• _Task description_
Give back exactly the first lines of the entries below, through the line with "Figure 7. The".

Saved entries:
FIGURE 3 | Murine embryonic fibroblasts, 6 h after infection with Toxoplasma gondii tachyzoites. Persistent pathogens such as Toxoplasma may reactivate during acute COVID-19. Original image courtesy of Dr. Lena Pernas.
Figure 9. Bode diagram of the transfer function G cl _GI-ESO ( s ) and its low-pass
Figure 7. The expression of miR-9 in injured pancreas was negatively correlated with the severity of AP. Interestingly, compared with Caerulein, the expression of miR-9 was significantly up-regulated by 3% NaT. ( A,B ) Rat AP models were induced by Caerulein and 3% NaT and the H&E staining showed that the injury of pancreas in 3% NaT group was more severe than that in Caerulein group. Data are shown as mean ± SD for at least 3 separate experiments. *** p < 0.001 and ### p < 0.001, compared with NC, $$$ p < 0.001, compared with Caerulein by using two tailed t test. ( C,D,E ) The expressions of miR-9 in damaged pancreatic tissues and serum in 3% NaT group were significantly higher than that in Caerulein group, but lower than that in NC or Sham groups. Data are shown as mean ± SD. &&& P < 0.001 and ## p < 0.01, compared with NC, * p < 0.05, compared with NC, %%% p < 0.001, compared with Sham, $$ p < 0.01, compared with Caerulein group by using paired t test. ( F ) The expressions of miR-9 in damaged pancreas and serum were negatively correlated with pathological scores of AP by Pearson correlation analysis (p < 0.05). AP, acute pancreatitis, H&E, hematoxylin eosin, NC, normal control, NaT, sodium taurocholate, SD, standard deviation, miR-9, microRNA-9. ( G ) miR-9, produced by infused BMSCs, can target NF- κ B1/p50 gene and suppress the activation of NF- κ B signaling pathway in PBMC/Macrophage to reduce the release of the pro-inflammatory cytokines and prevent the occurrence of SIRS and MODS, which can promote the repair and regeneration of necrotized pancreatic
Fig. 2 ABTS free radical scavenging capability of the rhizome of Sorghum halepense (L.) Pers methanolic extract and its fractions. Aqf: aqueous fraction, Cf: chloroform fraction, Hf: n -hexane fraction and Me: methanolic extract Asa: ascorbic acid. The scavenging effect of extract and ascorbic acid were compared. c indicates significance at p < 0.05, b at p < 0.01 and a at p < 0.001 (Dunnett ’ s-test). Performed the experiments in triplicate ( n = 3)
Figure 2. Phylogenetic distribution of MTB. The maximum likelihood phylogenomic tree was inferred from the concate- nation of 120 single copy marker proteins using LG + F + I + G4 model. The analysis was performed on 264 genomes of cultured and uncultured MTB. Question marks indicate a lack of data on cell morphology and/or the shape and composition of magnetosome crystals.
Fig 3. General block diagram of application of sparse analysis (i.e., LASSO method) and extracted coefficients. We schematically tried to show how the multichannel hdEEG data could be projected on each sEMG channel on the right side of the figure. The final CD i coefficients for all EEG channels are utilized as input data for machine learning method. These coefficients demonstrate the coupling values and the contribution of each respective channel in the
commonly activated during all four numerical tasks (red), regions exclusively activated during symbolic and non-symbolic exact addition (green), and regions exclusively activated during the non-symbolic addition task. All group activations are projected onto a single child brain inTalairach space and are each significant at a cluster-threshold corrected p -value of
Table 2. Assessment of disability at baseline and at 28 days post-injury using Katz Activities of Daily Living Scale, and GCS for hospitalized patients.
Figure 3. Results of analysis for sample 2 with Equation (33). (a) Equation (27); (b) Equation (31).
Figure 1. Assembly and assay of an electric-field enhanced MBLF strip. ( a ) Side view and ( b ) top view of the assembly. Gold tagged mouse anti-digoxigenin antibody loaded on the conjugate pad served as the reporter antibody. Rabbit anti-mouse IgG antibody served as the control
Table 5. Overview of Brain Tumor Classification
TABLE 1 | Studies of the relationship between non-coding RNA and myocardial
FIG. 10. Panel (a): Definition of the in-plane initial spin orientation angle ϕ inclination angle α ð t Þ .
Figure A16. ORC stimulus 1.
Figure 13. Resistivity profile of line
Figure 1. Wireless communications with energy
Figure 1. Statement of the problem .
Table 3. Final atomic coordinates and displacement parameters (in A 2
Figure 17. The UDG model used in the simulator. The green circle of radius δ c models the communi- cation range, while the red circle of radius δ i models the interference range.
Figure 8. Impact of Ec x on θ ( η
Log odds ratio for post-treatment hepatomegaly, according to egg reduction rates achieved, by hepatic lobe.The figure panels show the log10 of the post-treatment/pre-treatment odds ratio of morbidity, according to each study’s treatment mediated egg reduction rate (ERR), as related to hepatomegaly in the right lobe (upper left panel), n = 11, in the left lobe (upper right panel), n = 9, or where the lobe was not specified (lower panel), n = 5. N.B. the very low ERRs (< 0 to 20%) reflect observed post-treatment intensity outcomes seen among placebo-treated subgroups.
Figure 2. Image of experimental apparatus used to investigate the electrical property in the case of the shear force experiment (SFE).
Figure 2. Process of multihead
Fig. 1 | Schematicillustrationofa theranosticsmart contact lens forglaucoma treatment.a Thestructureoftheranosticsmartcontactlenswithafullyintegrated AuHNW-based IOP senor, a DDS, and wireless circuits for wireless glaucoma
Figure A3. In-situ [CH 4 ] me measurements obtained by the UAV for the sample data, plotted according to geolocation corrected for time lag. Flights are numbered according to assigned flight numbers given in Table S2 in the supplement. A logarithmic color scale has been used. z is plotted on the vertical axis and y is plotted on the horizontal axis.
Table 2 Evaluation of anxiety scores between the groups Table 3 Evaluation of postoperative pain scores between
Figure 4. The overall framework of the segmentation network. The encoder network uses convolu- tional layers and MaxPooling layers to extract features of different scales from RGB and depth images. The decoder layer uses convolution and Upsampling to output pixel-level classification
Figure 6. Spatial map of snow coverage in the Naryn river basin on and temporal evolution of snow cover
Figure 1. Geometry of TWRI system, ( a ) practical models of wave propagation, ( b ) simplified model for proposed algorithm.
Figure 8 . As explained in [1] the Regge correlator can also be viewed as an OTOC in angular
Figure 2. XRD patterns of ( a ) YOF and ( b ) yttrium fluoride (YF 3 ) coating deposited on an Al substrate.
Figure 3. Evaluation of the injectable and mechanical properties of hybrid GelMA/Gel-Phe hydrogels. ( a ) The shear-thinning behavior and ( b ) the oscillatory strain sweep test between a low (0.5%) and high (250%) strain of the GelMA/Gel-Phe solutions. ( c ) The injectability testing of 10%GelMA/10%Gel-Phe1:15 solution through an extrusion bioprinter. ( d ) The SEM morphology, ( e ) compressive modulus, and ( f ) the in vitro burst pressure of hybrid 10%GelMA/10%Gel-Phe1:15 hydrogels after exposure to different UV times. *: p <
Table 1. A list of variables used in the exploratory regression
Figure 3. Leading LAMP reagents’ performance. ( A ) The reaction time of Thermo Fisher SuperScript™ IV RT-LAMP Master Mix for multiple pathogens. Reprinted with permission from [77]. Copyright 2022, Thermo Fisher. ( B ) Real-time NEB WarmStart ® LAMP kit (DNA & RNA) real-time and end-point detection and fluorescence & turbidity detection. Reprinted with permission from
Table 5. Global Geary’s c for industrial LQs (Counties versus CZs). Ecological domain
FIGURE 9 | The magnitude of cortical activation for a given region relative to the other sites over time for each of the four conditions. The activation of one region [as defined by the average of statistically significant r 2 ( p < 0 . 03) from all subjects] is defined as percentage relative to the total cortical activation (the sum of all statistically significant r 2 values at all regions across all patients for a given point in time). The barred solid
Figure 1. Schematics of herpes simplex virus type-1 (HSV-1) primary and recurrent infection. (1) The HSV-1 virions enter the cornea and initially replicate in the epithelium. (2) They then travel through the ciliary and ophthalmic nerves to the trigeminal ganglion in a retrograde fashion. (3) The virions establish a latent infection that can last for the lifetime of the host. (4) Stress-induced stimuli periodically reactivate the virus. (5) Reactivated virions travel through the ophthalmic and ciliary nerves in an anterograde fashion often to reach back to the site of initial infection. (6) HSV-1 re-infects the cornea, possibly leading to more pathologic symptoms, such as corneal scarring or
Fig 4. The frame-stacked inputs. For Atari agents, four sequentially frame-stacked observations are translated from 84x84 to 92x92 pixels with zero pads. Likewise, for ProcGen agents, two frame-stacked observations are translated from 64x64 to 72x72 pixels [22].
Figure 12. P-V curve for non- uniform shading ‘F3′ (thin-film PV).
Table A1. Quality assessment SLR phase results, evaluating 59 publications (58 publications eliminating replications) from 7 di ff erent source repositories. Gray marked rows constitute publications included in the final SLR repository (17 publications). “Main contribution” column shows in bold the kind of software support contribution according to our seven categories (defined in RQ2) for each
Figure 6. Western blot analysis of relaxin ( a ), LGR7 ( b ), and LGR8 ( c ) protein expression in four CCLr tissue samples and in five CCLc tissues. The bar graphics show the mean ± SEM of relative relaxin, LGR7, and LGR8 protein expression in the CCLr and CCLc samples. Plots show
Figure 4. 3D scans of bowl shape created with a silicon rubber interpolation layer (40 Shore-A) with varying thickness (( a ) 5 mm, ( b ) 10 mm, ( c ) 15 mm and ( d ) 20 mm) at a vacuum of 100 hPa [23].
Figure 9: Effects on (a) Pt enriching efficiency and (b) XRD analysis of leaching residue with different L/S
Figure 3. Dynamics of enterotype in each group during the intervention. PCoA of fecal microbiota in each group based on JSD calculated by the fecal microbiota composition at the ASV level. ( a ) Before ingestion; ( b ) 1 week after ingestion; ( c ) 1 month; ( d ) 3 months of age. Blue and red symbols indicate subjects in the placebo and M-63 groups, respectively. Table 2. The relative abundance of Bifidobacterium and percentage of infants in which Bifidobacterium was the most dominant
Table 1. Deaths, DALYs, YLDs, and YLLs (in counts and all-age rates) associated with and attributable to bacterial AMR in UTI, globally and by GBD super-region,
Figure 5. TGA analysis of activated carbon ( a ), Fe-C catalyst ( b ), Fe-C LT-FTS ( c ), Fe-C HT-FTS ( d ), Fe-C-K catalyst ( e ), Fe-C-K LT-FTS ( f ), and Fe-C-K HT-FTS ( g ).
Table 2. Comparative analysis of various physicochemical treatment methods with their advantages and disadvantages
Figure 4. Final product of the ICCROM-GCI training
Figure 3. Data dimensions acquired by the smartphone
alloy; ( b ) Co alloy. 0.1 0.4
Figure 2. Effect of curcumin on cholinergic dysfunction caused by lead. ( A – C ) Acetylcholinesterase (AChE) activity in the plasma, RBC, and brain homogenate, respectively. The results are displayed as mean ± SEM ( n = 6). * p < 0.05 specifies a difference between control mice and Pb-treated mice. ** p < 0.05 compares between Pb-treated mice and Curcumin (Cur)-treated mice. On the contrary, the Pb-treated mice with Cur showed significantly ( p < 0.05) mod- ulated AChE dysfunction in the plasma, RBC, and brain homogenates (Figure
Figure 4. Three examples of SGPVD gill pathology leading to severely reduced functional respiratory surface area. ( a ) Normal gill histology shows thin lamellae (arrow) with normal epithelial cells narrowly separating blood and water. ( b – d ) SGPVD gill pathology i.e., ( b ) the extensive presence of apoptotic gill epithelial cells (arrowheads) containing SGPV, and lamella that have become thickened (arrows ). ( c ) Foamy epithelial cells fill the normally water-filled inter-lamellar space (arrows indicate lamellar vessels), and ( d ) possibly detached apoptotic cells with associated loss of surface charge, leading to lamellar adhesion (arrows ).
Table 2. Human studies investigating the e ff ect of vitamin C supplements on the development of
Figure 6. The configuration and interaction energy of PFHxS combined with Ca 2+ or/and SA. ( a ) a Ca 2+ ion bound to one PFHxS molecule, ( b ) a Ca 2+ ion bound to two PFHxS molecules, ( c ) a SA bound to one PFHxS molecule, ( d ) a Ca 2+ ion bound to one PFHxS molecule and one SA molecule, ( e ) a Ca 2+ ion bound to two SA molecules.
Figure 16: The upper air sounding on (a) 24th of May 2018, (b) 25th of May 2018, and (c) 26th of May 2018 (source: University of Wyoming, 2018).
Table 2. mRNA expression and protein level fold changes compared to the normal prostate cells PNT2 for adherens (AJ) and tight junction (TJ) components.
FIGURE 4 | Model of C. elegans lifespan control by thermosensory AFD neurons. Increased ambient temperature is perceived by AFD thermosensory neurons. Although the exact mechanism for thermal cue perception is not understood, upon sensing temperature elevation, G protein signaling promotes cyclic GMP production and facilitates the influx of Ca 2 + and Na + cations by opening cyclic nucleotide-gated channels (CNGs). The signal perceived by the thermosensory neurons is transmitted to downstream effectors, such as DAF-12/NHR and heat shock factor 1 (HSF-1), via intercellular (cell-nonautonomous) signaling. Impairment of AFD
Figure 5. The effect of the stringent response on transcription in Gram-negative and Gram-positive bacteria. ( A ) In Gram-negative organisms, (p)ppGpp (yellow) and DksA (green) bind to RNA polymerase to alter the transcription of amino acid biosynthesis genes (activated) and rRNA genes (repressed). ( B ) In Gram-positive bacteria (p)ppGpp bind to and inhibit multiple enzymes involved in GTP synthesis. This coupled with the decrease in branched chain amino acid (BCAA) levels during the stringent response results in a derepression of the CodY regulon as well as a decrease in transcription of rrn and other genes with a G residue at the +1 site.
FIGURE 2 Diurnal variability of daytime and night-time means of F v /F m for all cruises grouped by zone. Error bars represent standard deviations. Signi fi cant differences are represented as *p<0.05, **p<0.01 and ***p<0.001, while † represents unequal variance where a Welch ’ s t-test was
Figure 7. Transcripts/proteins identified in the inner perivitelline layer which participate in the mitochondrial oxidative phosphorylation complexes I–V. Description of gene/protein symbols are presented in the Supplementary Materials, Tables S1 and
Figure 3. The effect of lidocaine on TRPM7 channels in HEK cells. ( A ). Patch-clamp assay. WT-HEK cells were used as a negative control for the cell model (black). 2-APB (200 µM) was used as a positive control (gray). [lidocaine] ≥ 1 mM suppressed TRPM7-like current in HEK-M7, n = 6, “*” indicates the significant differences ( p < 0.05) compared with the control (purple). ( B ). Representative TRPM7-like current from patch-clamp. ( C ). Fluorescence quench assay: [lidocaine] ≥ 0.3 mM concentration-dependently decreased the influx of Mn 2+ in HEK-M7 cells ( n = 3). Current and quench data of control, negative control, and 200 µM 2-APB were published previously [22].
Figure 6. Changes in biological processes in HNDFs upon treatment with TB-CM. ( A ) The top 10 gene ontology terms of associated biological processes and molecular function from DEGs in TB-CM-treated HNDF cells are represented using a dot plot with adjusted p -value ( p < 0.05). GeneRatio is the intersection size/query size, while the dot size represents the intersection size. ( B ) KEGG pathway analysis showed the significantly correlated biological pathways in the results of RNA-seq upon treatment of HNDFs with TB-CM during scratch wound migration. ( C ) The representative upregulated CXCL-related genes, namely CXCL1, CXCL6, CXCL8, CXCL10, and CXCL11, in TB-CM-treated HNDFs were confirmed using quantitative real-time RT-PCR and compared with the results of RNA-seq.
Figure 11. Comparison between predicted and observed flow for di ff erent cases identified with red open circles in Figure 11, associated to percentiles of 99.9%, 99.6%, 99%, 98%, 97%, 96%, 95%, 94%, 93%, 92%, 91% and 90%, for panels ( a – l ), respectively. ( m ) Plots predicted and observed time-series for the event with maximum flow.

• _Exercise response_
FIGURE 3 | Murine embryonic fibroblasts, 6 h after infection with Toxoplasma gondii tachyzoites. Persistent pathogens such as Toxoplasma may reactivate during acute COVID-19. Original image courtesy of Dr. Lena Pernas.
Figure 9. Bode diagram of the transfer function G cl _GI-ESO ( s ) and its low-pass
Figure 7. The expression of miR-9 in injured pancreas was negatively correlated with the severity of AP. Interestingly, compared with Caerulein, the expression of miR-9 was significantly up-regulated by 3% NaT. ( A,B ) Rat AP models were induced by Caerulein and 3% NaT and the H&E staining showed that the injury of pancreas in 3% NaT group was more severe than that in Caerulein group. Data are shown as mean ± SD for at least 3 separate experiments. *** p < 0.001 and ### p < 0.001, compared with NC, $$$ p < 0.001, compared with Caerulein by using two tailed t test. ( C,D,E ) The expressions of miR-9 in damaged pancreatic tissues and serum in 3% NaT group were significantly higher than that in Caerulein group, but lower than that in NC or Sham groups. Data are shown as mean ± SD. &&& P < 0.001 and ## p < 0.01, compared with NC, * p < 0.05, compared with NC, %%% p < 0.001, compared with Sham, $$ p < 0.01, compared with Caerulein group by using paired t test. ( F ) The expressions of miR-9 in damaged pancreas and serum were negatively correlated with pathological scores of AP by Pearson correlation analysis (p < 0.05). AP, acute pancreatitis, H&E, hematoxylin eosin, NC, normal control, NaT, sodium taurocholate, SD, standard deviation, miR-9, microRNA-9. ( G ) miR-9, produced by infused BMSCs, can target NF- κ B1/p50 gene and suppress the activation of NF- κ B signaling pathway in PBMC/Macrophage to reduce the release of the pro-inflammatory cytokines and prevent the occurrence of SIRS and MODS, which can promote the repair and regeneration of necrotized pancreatic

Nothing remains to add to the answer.